[Page images and extracted text]
=== Section Start ===
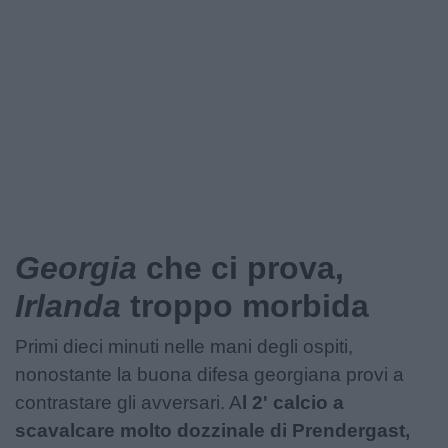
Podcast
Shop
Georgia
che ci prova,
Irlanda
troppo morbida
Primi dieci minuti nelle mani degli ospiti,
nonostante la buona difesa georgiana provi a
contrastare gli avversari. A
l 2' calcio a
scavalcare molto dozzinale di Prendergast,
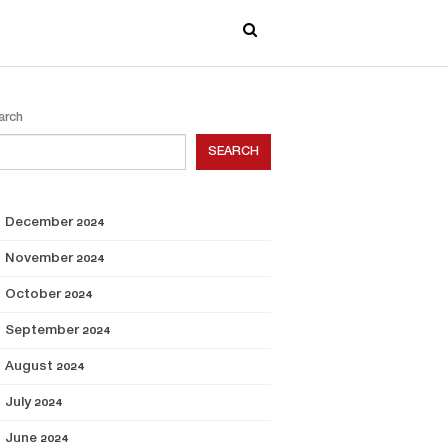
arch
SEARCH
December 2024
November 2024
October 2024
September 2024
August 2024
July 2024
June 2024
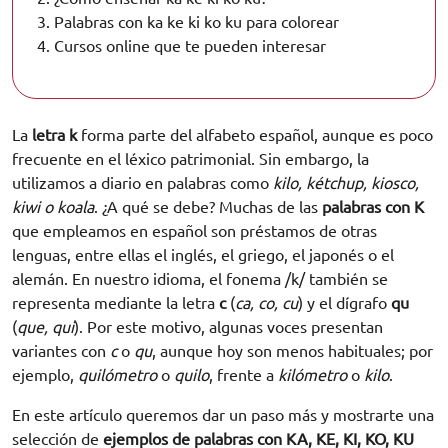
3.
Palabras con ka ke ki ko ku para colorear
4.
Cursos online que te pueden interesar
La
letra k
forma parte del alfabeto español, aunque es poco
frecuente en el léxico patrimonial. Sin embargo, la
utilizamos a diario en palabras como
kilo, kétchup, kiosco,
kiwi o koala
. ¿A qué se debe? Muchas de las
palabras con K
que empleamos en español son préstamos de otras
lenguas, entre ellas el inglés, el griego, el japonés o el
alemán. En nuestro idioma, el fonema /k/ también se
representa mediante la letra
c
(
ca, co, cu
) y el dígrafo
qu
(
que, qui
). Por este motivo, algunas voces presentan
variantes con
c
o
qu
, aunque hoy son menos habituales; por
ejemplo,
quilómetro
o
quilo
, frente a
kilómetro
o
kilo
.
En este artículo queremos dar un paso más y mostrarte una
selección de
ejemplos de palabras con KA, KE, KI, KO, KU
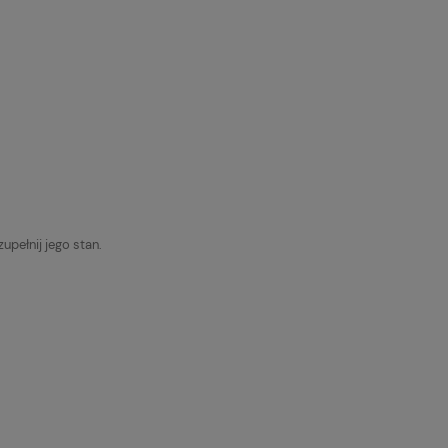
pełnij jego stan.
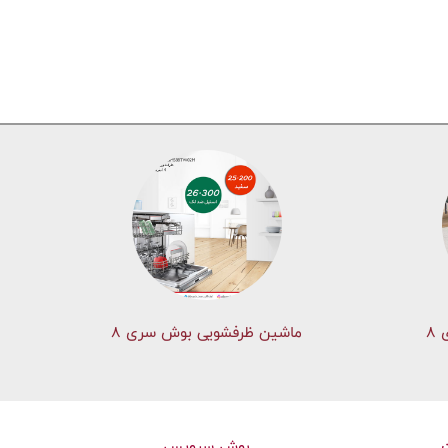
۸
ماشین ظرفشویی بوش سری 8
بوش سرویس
=== Section End ===
- Exercise:
Give again, exactly as written above, every line from the one holding "nonostante la buona difesa georgiana provi a" to the one holding "utilizamos a diario en palabras como", with both ends kept and the pictures left out.

- Response area:
nonostante la buona difesa georgiana provi a
contrastare gli avversari. A
l 2' calcio a
scavalcare molto dozzinale di Prendergast,
arch
SEARCH
December 2024
November 2024
October 2024
September 2024
August 2024
July 2024
June 2024
3.
Palabras con ka ke ki ko ku para colorear
4.
Cursos online que te pueden interesar
La
letra k
forma parte del alfabeto español, aunque es poco
frecuente en el léxico patrimonial. Sin embargo, la
utilizamos a diario en palabras como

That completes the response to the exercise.